Thursday 19 February 2009

The Resisting Muse: Popular Music and Social Protest

Edited by Ian Peddie

In contrast to this impression of the marginalization of politics, a recent survey of music censorship (Bastian and Laing, 2003) has shown that, of the music censored worldwide over the last 20 years, 75 per cent of the cases were for political reasons. Two qualifications need to be added. The first is that very few of these instances involved British or US artists; the second qualification is that such censorship may owe much more to the interpretation of the state than the intention of the artists (for example, the recent ban by the Chinese authorities of particular Stones' songs). But even when we include the history of censorship, we are still left to conclude that, at the very least, politically engaged popular music is not the norm. What could be some of the possible explanations of the exceptions to the general rule? One argument used to explain the political content of popular music is that it reflects or responds to reality. This is an argument that is made all the more plausible by the suggestion that, relative to other cultural forms of expression, music is by far the most accessible.
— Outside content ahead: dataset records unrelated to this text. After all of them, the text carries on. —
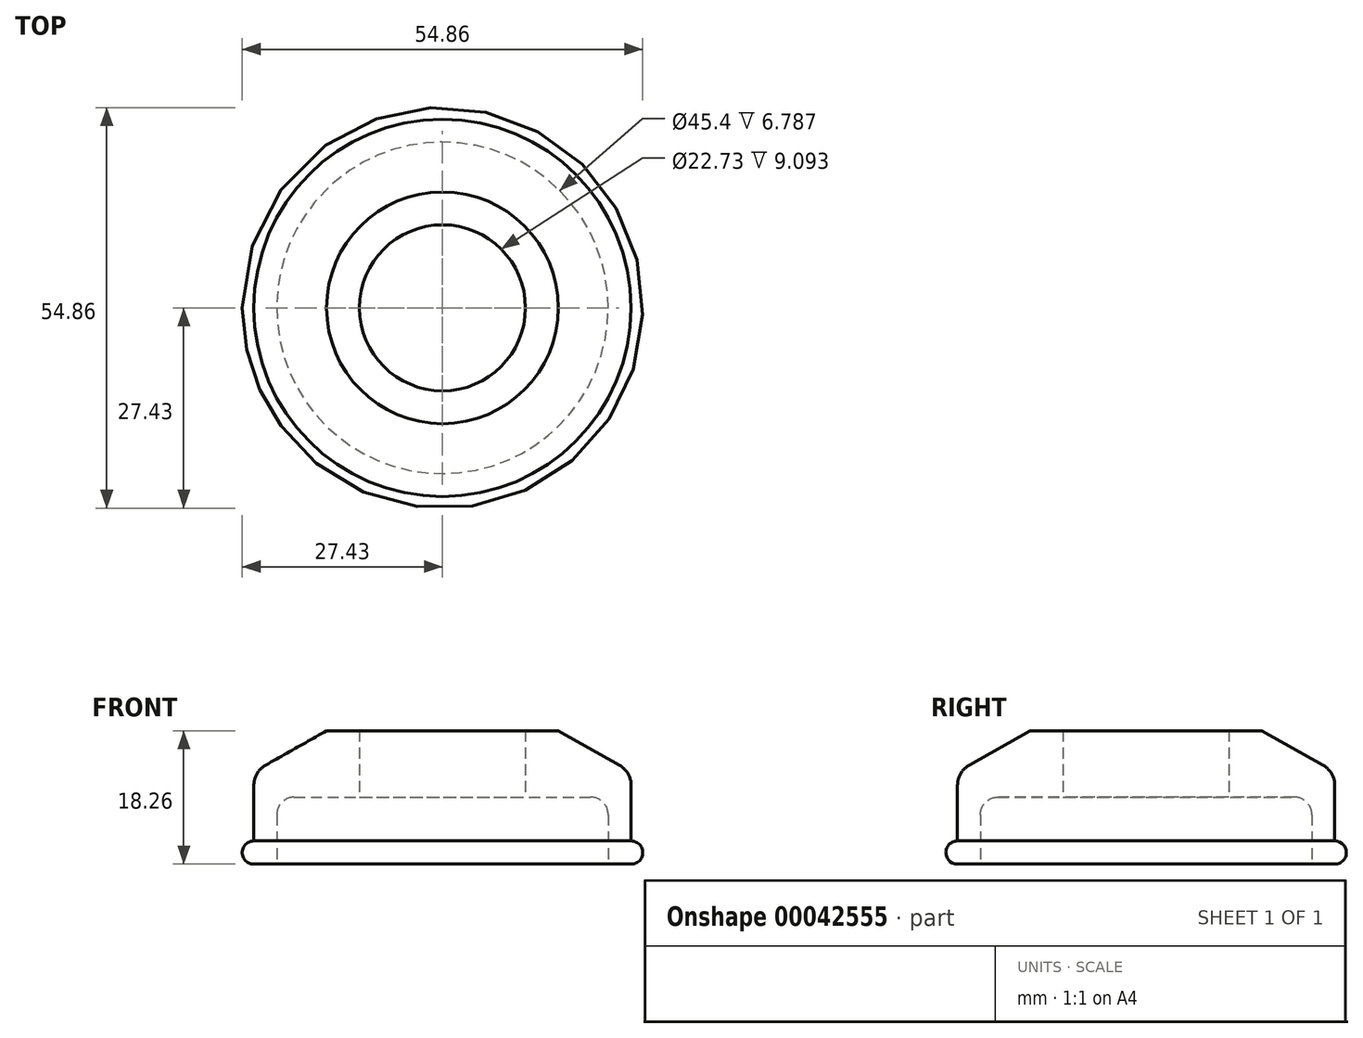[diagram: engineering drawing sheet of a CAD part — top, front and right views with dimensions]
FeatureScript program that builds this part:
annotation { "Feature Type Name" : "Feature", "Feature Type Description" : "" }
export const myFeature = defineFeature(function(context is Context, id is Id, definition is map)
    precondition{}
    {
        {
            var Q0;
            Q0=qCreatedBy(makeId("Front.planeOp"),FACE);
            var sketch = newSketch(context, id + "F0", { "sketchPlane" : qUnion([Q0])});
            skLineSegment(sketch, "E0", {"start": v(0, 0) * mm, "end": v(0, 25.56) * mm, "construction": true});
            skLineSegment(sketch, "E1", {"start": v(22.7, 0) * mm, "end": v(22.7, 6.79) * mm});
            skLineSegment(sketch, "E2", {"start": v(20.32, 9.17) * mm, "end": v(11.37, 9.17) * mm});
            skLineSegment(sketch, "E3", {"start": v(11.37, 9.17) * mm, "end": v(11.37, 18.26) * mm});
            skLineSegment(sketch, "E4", {"start": v(11.37, 18.26) * mm, "end": v(15.88, 18.26) * mm});
            skLineSegment(sketch, "E5", {"start": v(15.87, 18.26) * mm, "end": v(24.23, 13.56) * mm});
            skLineSegment(sketch, "E6", {"start": v(25.84, 10.8) * mm, "end": v(25.84, 3.18) * mm});
            skLineSegment(sketch, "E7", {"start": v(22.7, 0) * mm, "end": v(25.84, 0) * mm});
            skArc(sketch, "E8", {"start": v(25.84, 0) * mm, "mid": v(27.43, 1.59) * mm, "end": v(25.84, 3.18) * mm});
            skPoint(sketch, "E9.visualSharp", {"position": v(22.7, 9.17) * mm});
            skArc(sketch, "E9.filletArc", {"start": v(22.7, 6.79) * mm, "mid": v(22, 8.47) * mm, "end": v(20.32, 9.17) * mm});
            skPoint(sketch, "E10.visualSharp", {"position": v(25.84, 12.65) * mm});
            skArc(sketch, "E10.filletArc", {"start": v(25.84, 10.8) * mm, "mid": v(25.41, 12.4) * mm, "end": v(24.23, 13.56) * mm});
            skSolve(sketch);
        }
        {
            var Q0;
            Q0=makeQuery(id+"F0.imprint","IMPRINT",FACE,{"disambiguationData":[TD([[makeQuery(id+"F0.imprint","IMPRINT",EDGE,{"derivedFrom":sQuery(id+"F0.wireOp",EDGE,"E1")}),-1.0]])]});
            var Q1;
            Q1=sQuery(id+"F0.wireOp",EDGE,"E0");
            revolve(context, id + "F1", {"entities" : qUnion([Q0]), "axis" : qUnion([Q1]), "revolveType" : RevolveType.FULL});
        }
    });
Consider the words of Gordon Friesen, one of the founders of Broadside, the publisher of the early protest songs of Bob Dylan and Phil Ochs:
The question was frequently asked as to why so many Broadside writers concerned themselves with topics like wars; why didn't they write more often about love, flowers, winds upon the hills? Well, the magazine did print such songs. But topical-song writers, as distinct from other creators of music (which is often commercialized escapism), have always tended to deal with reality. (Quoted in Cohen, 2000, p. 15)
Friesen's suggestion is a straightforward one: music, especially folk music, chronicles contemporary reality. It is a form of news reporting, and news reporters, musicians are political because of their sensitivity to the times they live through.